What is being asked ▸
Only the lines from the one containing "平埔專法已施行 原民身分法暫緩審查" through the one containing "française) n’est pas" should be printed, exactly as they appear below, with both ends included.
[Source data — start]
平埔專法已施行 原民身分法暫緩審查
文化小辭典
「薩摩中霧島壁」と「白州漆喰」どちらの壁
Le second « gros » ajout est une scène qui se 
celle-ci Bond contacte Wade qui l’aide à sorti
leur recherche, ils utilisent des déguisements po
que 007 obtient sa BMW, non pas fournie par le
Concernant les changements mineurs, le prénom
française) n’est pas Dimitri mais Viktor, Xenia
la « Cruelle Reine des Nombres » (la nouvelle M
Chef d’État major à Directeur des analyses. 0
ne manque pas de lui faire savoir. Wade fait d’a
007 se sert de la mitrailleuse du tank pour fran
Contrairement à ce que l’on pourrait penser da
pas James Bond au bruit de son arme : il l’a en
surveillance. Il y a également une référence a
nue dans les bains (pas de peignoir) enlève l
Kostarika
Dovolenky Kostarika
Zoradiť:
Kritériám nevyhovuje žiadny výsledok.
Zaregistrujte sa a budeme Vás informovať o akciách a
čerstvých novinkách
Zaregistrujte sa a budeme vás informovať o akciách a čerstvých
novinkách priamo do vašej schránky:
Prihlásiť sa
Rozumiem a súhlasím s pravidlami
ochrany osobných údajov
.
[Source data — finish]
[Source data — start]
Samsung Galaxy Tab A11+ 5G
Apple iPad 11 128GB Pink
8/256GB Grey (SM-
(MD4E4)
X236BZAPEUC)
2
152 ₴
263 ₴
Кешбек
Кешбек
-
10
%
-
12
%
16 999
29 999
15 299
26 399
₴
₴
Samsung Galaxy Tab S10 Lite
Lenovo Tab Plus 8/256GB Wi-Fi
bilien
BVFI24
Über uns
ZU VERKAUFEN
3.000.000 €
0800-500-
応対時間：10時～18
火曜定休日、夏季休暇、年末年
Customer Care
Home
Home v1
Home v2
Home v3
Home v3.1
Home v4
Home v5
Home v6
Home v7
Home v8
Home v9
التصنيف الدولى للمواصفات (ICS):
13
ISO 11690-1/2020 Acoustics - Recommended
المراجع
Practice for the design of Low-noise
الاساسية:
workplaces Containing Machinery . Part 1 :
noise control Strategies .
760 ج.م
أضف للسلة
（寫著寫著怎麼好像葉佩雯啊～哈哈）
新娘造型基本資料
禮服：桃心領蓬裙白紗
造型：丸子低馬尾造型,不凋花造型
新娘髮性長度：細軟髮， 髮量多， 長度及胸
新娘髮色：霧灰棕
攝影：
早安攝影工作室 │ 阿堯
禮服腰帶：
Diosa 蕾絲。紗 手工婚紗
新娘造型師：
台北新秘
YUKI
[Source data — finish]
Result of the task ▸
平埔專法已施行 原民身分法暫緩審查
文化小辭典
「薩摩中霧島壁」と「白州漆喰」どちらの壁
Le second « gros » ajout est une scène qui se 
celle-ci Bond contacte Wade qui l’aide à sorti
leur recherche, ils utilisent des déguisements po
que 007 obtient sa BMW, non pas fournie par le
Concernant les changements mineurs, le prénom
française) n’est pas Dimitri mais Viktor, Xenia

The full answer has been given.